++++ TEXTE À LIRE

A 82 ans, Diack, qui a quitté la présidence de l'IAAF en août, fait l'objet de deux mises en examen par la justice française, pour corruption, corruption passive et blanchiment. Il est soupçonné d'avoir fermé les yeux sur des cas de dopage, notamment d'athlètes russes, contre de l'argent.
C'est maintenant l'un de ses fils, Papa Massata, qui est dans le collimateur des juges français. Il a été placé par Interpol sur sa liste des personnes les plus recherchées le 17 décembre après un mandat d'arrêt émis par la France, ont annoncé jeudi l'organisation et la justice française.
Papa Massata Diack "a été mis en cause par plusieurs personnes" dans le cadre de l'enquête française, a expliqué Eliane Houlette, patronne du parquet national financier français.
Elle s'est exprimée à Munich, dans la foulée de la présentation du second volet du rapport de la commission d'enquête de l'Agence mondiale antidopage (AMA) sur cette vaste affaire de corruption et de dopage.

++++++++
++++ DONNÉES FOURNIES

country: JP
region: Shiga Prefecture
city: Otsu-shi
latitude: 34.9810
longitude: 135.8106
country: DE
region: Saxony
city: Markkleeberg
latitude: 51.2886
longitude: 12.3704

++++++++
++++ DONNÉES FOURNIES

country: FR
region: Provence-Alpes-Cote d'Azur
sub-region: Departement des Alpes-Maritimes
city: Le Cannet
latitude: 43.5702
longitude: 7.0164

++++++++

OBJECTIFS:
1. Traduisez en anglais cette phrase du texte à lire : « Papa Massata Diack "a été mis en cause par plusieurs personnes" dans le cadre de l'enquête française, a expliqué Eliane Houlette, patronne du parquet national financier français. »
2. Répondez brièvement à partir du texte à lire :
(a) Quel âge a Diack ?
(b) À quelle date Interpol a-t-il placé Papa Massata sur sa liste des personnes les plus recherchées ?
(c) Dans quelle ville Eliane Houlette s'est-elle exprimée ?
Appuyez-vous uniquement sur le texte à lire.

RÉSULTATS ATTENDUS:
1. Papa Massata Diack "was implicated by several people" in the French investigation, explained Eliane Houlette, head of the French national financial prosecutor's office.

2.
(a) 82 ans.
(b) Le 17 décembre.
(c) À Munich.